5 Main things I Noticed:

#1. In its fully assembled state the adjustment screw would back out 5 1/2 turns before stopping. (Keep this in mind)

#2. After taking it apart I first noticed the 4 small holes around the circumference had burrs inside that cut their inside diameter aprox in half.

#3. The holes did not line up with the slots and they look very shrouded by sitting down in a counter bore.

#4. The intake slots use the body gasket as the roof of the slot.
When the gasket gets compressed it embosses the gasket into the slot choking it off. This I didn't alter, leaving it for later if needed. My thinking was that making the slot any bigger would cause turbulance in the venturi.

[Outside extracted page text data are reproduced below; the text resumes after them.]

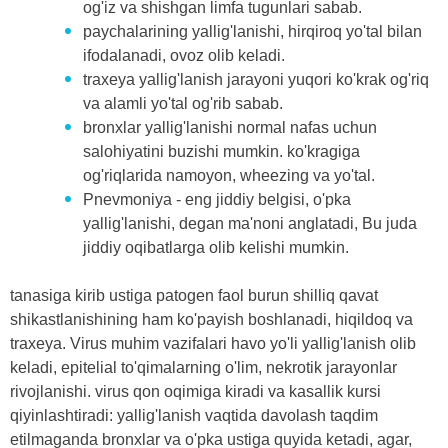
og'iz va shishgan limfa tugunlari sabab.
paychalarining yallig'lanishi, hirqiroq yo'tal bilan
ifodalanadi, ovoz olib keladi.
traxeya yallig'lanish jarayoni yuqori ko'krak og'riq
va alamli yo'tal og'rib sabab.
bronxlar yallig'lanishi normal nafas uchun
salohiyatini buzishi mumkin. ko'kragiga
og'riqlarida namoyon, wheezing va yo'tal.
Pnevmoniya - eng jiddiy belgisi, o'pka
yallig'lanishi, degan ma'noni anglatadi, Bu juda
jiddiy oqibatlarga olib kelishi mumkin.
tanasiga kirib ustiga patogen faol burun shilliq qavat
shikastlanishining ham ko'payish boshlanadi, hiqildoq va
traxeya. Virus muhim vazifalari havo yo'li yallig'lanish olib
keladi, epitelial to'qimalarning o'lim, nekrotik jarayonlar
rivojlanishi. virus qon oqimiga kiradi va kasallik kursi
qiyinlashtiradi: yallig'lanish vaqtida davolash taqdim
etilmaganda bronxlar va o'pka ustiga quyida ketadi, agar,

#5. And this is the big one... The location of the 4 holes was too far up from the screw seat.
The screw had to be turned out 5 1/2 turnes before it would even start to pass air being blew through it.
Even out of the body the screw would disingage the threads @ 6 1/2 turns.
It remains engaged in the carb by backing out till the head hits the body.
I opened the 4 holes first to lower the point that the screw would start to work. (The radius of the bigger drill dropping the opening point that much).
After opening the holes I took a needle file & opened the hole into a window like a power valve, thinkin more flow & also lining the new windows up with the slots in the base plate.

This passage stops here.